Thursday, December 19, 2019

The January Man

Given the actors involved in this movie - Kevin Kline, Susan Sarandon, Alan Rickman, Harvey Keitel, Rod Steiger, Danny Aiello - I'd expected it to be a little better than it was. Like, that should be a pretty solid cast for a movie about catching a serial killer. It's really not.

Kline plays a detective who had been fired and is now a fireman, brought back onto the force by the Mayor (Steiger), because the serial killer's most recent victim was a close friend of his daughter's. Keitel is Kline's brother and the Police Commissioner, and both he and Aiello don't want Kline back, for reasons I can't remember them actually explaining. Or I wasn't paying attention. Sarandon is Keitel's wife, but she used to date Kline, and maybe she's still interested? Rickman is Kline's weird neighbor, who is a painter, but acts as his assistant on the case.

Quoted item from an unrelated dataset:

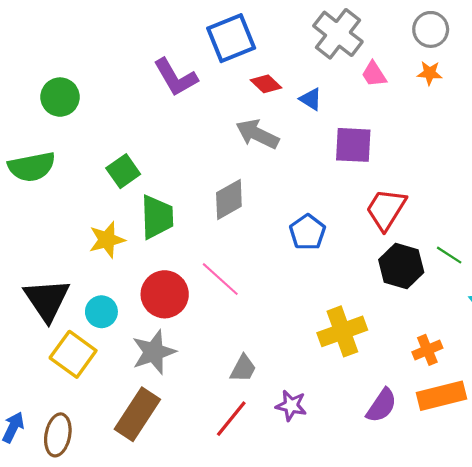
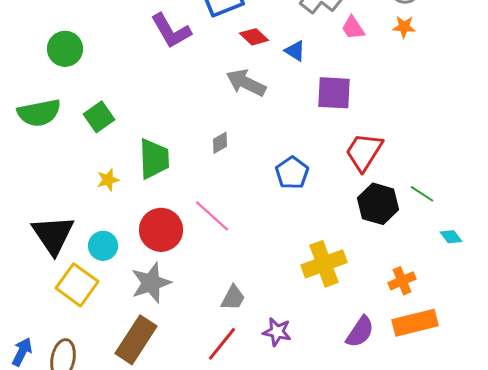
green square: (123, 171) -> (99, 117), moved
gray diamond: (229, 199) -> (220, 143), size x0.6
yellow star: (107, 240) -> (108, 180), size x0.7

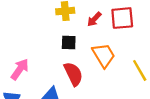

The movie tries to play up what an odd duck Kline's character is, in a way that makes this feel like it would have been better served as the pilot episode for a TV show on USA back when Monk and Psych were both on-air. Aiello is frustrated by Kline, because he doesn't behave like other cops, but not because he's some reckless violent guy. He's just strange and doesn't like office furniture.

Somehow it doesn't mesh. Kline is kind of goofy, but the movie isn't trying to be funny. There's a serial killer running around, the police can't find him, people are scared. This is bad. But here's this detective that brought all his pets with him to work, and Alan Rickman's standing on a chair painting designs on the walls for some reason.

The one part of it I actually enjoyed was this brief bit where Aiello is complaining that he does not want to have to deal with Kline, and Steiger gets up from behind his desk and goes on a tirade that basically says, you will deal with him, and give him whatever he wants. And when he's done, there's long silent pause of Aiello standing there, then it cuts to Keitel (sitting silently in a chair nearby). It's meant to be the two of them recognizing they're stuck with this situation, but it feels like them being stunned at how much scenery Steiger chewed right there.